Cloud als Katalysator

Welches Unternehmen hat welche Umsätze gemacht? Wer hat 5.000 Mitarbeiter entlassen? Und wie hoch ist eigentlich die Nachfrage für Zucker am Weltmarkt? Die Basis für Anlageentscheidungen von Portfoliomanagern oder Investmentbankern sind fast immer Daten, die die Kunden der Deutschen Börse auswerten, um anschließend zu investieren.

„Hier sehen wir eine starke Nachfrage, neben Daten auch Auswertungsangebote, wie Vorhersage- und Risikobewertungsmodelle, zur Verfügung zu stellen. Da es sich um einen gigantischen Datenbestand handelt, werden wir dazu modernste Technologien wie etwa maschinelles Lernen einsetzen. Die Cloud dient grundsätzlich als Katalysator für die Weiterentwicklung von neuen Technologien. Darauf haben wir einen starken Fokus“, erläutert Böhm im Handelsblatt.
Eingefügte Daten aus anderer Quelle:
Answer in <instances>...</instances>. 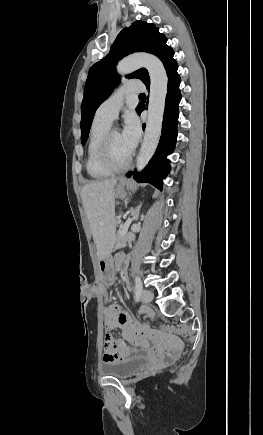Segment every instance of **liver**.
<instances>
[{
    "label": "liver",
    "mask_w": 263,
    "mask_h": 435,
    "mask_svg": "<svg viewBox=\"0 0 263 435\" xmlns=\"http://www.w3.org/2000/svg\"><path fill=\"white\" fill-rule=\"evenodd\" d=\"M117 178L92 181L82 188V202L99 259L109 255L115 240V195Z\"/></svg>",
    "instance_id": "liver-1"
}]
</instances>
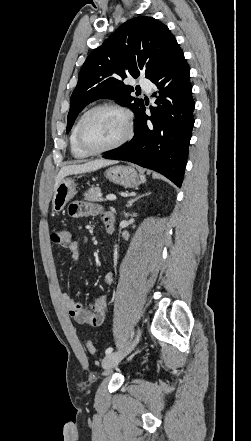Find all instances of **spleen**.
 Returning <instances> with one entry per match:
<instances>
[{
  "mask_svg": "<svg viewBox=\"0 0 251 441\" xmlns=\"http://www.w3.org/2000/svg\"><path fill=\"white\" fill-rule=\"evenodd\" d=\"M140 177H141V181H142V183H145V182H146L145 175H140Z\"/></svg>",
  "mask_w": 251,
  "mask_h": 441,
  "instance_id": "obj_1",
  "label": "spleen"
}]
</instances>
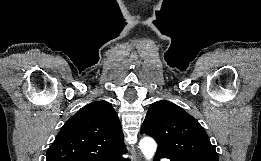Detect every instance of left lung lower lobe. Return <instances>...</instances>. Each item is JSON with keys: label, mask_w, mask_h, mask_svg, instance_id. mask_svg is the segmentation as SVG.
<instances>
[{"label": "left lung lower lobe", "mask_w": 261, "mask_h": 161, "mask_svg": "<svg viewBox=\"0 0 261 161\" xmlns=\"http://www.w3.org/2000/svg\"><path fill=\"white\" fill-rule=\"evenodd\" d=\"M159 158H168L170 159L171 161H181V160H178V159H172V158H169L163 154H160V153H156V157H155V160L154 161H159Z\"/></svg>", "instance_id": "obj_1"}]
</instances>
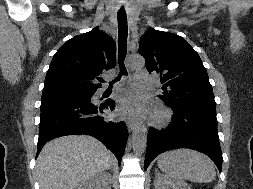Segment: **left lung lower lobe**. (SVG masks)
I'll use <instances>...</instances> for the list:
<instances>
[{
	"instance_id": "0a47b994",
	"label": "left lung lower lobe",
	"mask_w": 253,
	"mask_h": 189,
	"mask_svg": "<svg viewBox=\"0 0 253 189\" xmlns=\"http://www.w3.org/2000/svg\"><path fill=\"white\" fill-rule=\"evenodd\" d=\"M172 123L163 130L148 131L144 169L160 153L191 148L209 156L221 172L222 152L218 141L216 114L188 108H172Z\"/></svg>"
}]
</instances>
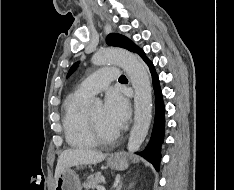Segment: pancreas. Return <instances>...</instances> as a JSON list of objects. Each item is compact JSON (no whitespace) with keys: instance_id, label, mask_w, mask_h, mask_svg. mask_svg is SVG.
<instances>
[{"instance_id":"1","label":"pancreas","mask_w":234,"mask_h":190,"mask_svg":"<svg viewBox=\"0 0 234 190\" xmlns=\"http://www.w3.org/2000/svg\"><path fill=\"white\" fill-rule=\"evenodd\" d=\"M104 182V178L100 174L90 177L89 181L84 183L86 189H95L98 187V184Z\"/></svg>"}]
</instances>
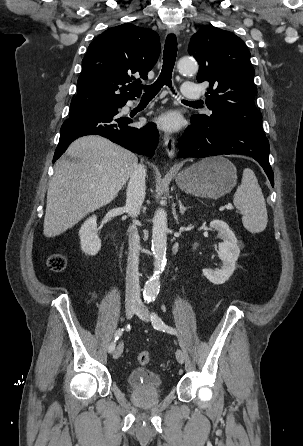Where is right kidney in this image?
<instances>
[{
  "label": "right kidney",
  "mask_w": 303,
  "mask_h": 446,
  "mask_svg": "<svg viewBox=\"0 0 303 446\" xmlns=\"http://www.w3.org/2000/svg\"><path fill=\"white\" fill-rule=\"evenodd\" d=\"M97 217L88 218L79 230L81 249L85 254L94 256L101 249V240L97 235Z\"/></svg>",
  "instance_id": "ca27d5eb"
}]
</instances>
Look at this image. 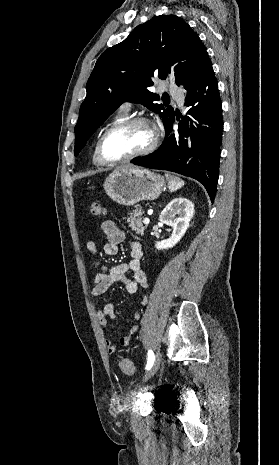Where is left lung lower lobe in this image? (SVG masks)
<instances>
[{"label":"left lung lower lobe","mask_w":279,"mask_h":465,"mask_svg":"<svg viewBox=\"0 0 279 465\" xmlns=\"http://www.w3.org/2000/svg\"><path fill=\"white\" fill-rule=\"evenodd\" d=\"M187 91V114L197 120L195 126L189 117L179 123L172 133L173 122L166 130L165 141L152 154L135 158V165L176 172L192 177L203 184L214 200L219 173L222 143V103L208 53L202 56L192 77L183 86Z\"/></svg>","instance_id":"left-lung-lower-lobe-1"}]
</instances>
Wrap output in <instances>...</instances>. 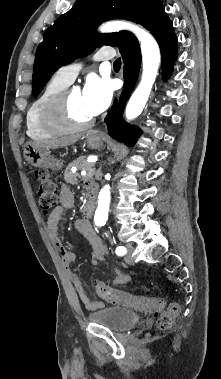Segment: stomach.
Wrapping results in <instances>:
<instances>
[{"mask_svg": "<svg viewBox=\"0 0 221 379\" xmlns=\"http://www.w3.org/2000/svg\"><path fill=\"white\" fill-rule=\"evenodd\" d=\"M86 139L88 146L92 149L100 148L103 145V138L94 133L87 134ZM24 156L28 164L34 167L61 170L64 165L63 160L54 158L49 150L30 144L25 146Z\"/></svg>", "mask_w": 221, "mask_h": 379, "instance_id": "obj_1", "label": "stomach"}]
</instances>
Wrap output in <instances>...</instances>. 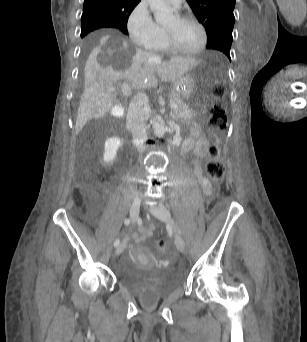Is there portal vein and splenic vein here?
<instances>
[{"label":"portal vein and splenic vein","instance_id":"18ae733b","mask_svg":"<svg viewBox=\"0 0 307 342\" xmlns=\"http://www.w3.org/2000/svg\"><path fill=\"white\" fill-rule=\"evenodd\" d=\"M122 84L126 85L127 81L123 80ZM120 91L121 93H127L130 96L132 94L131 92L133 91V88L131 86H121ZM170 109L172 111H176L178 108L176 106H172Z\"/></svg>","mask_w":307,"mask_h":342}]
</instances>
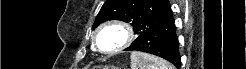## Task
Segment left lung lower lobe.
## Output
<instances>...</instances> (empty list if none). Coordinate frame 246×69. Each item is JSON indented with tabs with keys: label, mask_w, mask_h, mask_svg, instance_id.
<instances>
[{
	"label": "left lung lower lobe",
	"mask_w": 246,
	"mask_h": 69,
	"mask_svg": "<svg viewBox=\"0 0 246 69\" xmlns=\"http://www.w3.org/2000/svg\"><path fill=\"white\" fill-rule=\"evenodd\" d=\"M178 48L179 41L172 16L169 20L146 29L125 50H137L157 55L180 68L181 62Z\"/></svg>",
	"instance_id": "obj_1"
}]
</instances>
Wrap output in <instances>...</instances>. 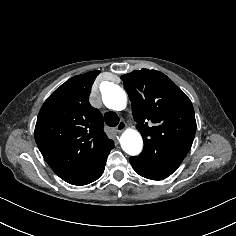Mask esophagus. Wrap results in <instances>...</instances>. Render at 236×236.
Segmentation results:
<instances>
[{"label": "esophagus", "instance_id": "34e87169", "mask_svg": "<svg viewBox=\"0 0 236 236\" xmlns=\"http://www.w3.org/2000/svg\"><path fill=\"white\" fill-rule=\"evenodd\" d=\"M125 128H126V123L122 121L116 126L115 129L117 132H122L125 130Z\"/></svg>", "mask_w": 236, "mask_h": 236}]
</instances>
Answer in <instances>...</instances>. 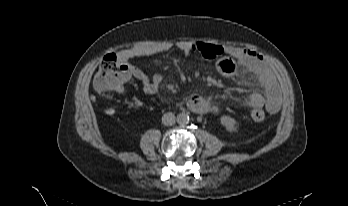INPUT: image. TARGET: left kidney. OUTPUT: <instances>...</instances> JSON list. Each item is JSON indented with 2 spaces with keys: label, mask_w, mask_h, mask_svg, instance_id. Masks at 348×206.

Im Gegensatz zu vielen anderen europäischen Unternehmen hat die Deutsche Börse keine Berührungsängste mit amerikanischen Tech-Riesen wie Google und Microsoft – im Gegenteil: Mit beiden hat sie im Rahmen ihrer Multi-Cloud-Strategie Partnerschaften geschlossen. Etwa drei Viertel der deutschen Unternehmen nutzen wie die Deutsche Börse Cloud-Computing, etwa um Serverkapazitäten auszulagern. In die sogenannte Public Cloud, bei der alle Dienste bei einem externen Anbieter liegen, traut sich allerdings nur ein Drittel.

Die Datensicherheit im Blick

„Microsoft ist führend, wenn es darum geht, Werkzeuge zur Zusammenarbeit wie zum Beispiel E-Mail-oder Office-Anwendungen in der Cloud zu integrieren“, sagte Böhm dem Handelsblatt. Google könne dagegen Technologien entwickeln, die unabhängig von einer Plattform funktionieren – und die das maschinelle Lernen zur Analyse von großen Datenmengen vorantreiben. Und darauf setzt die Deutsche Börse in Zukunft auch bei internen Prozessen: So sollen Maschinen künftig selbständig standardisierte Anfragen von Kunden zu Kapitalmarktmaßnahmen per E-Mail, Telefon oder Brief ordnen und Empfehlungen geben, wie ein Mitarbeiter der Börse darauf reagieren kann.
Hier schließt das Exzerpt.